= Manuel da Assumpção =

Portuguese missionary

Manuel da Assumpção (then spelled Manoel da Assumpçam) was a Portuguese missionary who wrote the first grammar of the Bengali language, in 1743, titled "Vocabulario em idioma Bengalla, e Portuguez" (Vocabulary of Bengali language and Portuguese. Divided into two parts) (archaic Vocabulario em idioma Bengalla, e Portuguez. Dividido em duas partes).

==Grammar and dictionary==
The grammar was written in the Portuguese language. Assumpção wrote this first grammatical instructions of the Bengali language between 1734 and 1742 while in Bhawal estate, now in Bangladesh.

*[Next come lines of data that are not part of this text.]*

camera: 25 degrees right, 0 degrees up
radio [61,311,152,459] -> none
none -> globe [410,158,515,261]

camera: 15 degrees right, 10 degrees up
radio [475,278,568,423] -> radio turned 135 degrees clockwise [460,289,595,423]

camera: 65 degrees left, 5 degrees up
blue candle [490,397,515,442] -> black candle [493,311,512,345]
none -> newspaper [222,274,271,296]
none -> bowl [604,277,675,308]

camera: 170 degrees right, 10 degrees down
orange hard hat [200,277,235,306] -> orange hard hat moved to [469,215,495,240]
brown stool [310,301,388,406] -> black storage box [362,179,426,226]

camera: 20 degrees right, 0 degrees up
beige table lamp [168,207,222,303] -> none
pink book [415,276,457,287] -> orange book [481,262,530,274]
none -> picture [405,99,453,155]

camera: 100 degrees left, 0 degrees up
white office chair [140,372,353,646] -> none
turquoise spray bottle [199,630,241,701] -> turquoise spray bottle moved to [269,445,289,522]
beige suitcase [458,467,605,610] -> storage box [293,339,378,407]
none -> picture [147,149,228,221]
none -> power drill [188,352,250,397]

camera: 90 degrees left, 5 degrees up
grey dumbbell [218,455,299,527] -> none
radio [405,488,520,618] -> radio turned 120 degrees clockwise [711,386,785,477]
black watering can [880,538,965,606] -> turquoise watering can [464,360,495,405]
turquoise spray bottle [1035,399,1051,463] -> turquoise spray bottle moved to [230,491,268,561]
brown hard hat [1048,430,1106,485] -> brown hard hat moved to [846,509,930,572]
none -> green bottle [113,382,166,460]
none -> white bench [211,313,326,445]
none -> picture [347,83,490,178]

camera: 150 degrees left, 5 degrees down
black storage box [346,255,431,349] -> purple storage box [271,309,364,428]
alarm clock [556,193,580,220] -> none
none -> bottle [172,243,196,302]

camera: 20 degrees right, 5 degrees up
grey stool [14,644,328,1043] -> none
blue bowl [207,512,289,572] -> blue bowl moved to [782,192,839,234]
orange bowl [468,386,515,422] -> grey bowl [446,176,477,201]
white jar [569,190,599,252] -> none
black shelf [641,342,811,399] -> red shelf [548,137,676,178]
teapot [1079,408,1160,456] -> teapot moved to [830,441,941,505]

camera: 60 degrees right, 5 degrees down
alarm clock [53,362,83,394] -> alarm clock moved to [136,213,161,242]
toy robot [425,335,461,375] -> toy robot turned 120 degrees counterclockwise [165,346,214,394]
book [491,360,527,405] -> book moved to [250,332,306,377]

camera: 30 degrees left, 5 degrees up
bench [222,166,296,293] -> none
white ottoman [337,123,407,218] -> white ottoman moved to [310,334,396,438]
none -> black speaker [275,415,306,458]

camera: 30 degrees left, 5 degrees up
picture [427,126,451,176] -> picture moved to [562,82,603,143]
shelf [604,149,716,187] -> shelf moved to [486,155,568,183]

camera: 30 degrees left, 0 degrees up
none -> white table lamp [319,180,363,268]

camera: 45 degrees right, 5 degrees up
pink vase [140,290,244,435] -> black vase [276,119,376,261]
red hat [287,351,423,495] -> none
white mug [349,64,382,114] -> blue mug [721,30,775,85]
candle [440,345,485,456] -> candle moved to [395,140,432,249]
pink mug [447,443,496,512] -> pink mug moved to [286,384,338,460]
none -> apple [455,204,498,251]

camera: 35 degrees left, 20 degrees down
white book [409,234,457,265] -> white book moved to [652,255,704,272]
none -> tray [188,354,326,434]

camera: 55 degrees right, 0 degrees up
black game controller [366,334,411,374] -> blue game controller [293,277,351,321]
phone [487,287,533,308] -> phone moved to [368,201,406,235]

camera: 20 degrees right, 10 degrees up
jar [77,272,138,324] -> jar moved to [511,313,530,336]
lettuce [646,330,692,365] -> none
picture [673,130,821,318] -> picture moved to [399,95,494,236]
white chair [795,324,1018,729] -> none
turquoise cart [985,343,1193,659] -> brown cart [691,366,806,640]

The book was published in 1743 in Lisbon. The grammar was based on the model of the Latin grammar and used Latin script for writing Bengali words.

Bengali alphabetical sequence was not followed in the Bengali-Portuguese glossary. It followed the Latin order from A to Z. However, while laying the Latin alphabetical segments for Bengali-Portuguese glossaries, Monoel had covered certain Bengali characters within the segments recognizing those phonetic variations to the status of Bengali characters. For example, segment B, C, G, T covers the Bengali words starting with letters ব, চ, গ, ত, and segment Bh, Ch, Gh, Tt, Th & Tth representing the words starting with Bengali characters ভ, ছ, ঘ, ট, থ & ঠ respectively.

==Crepar Xastrer Orth, Bhed==
Manuel da Assumpção wrote another book under the title “Crepar Xastrer Orth, Bhed” (কৃপার শাস্ত্রের অর্থ-ভেদ). It was a bilingual book Crepar Xastrer Orth, Bhed, / Cathecismo da Doutrina Christãa (Bengali / Portuguese) written in 1735 in Bhawal estate in Bengal, now Bangladesh and published in Lisbon in 1743. It was a missionary book, in format a dialogue between a clergyman and his disciple. The main text was printed on the right page while the translation in Bengali appeared on the left. The whole book was, however, printed in Roman type.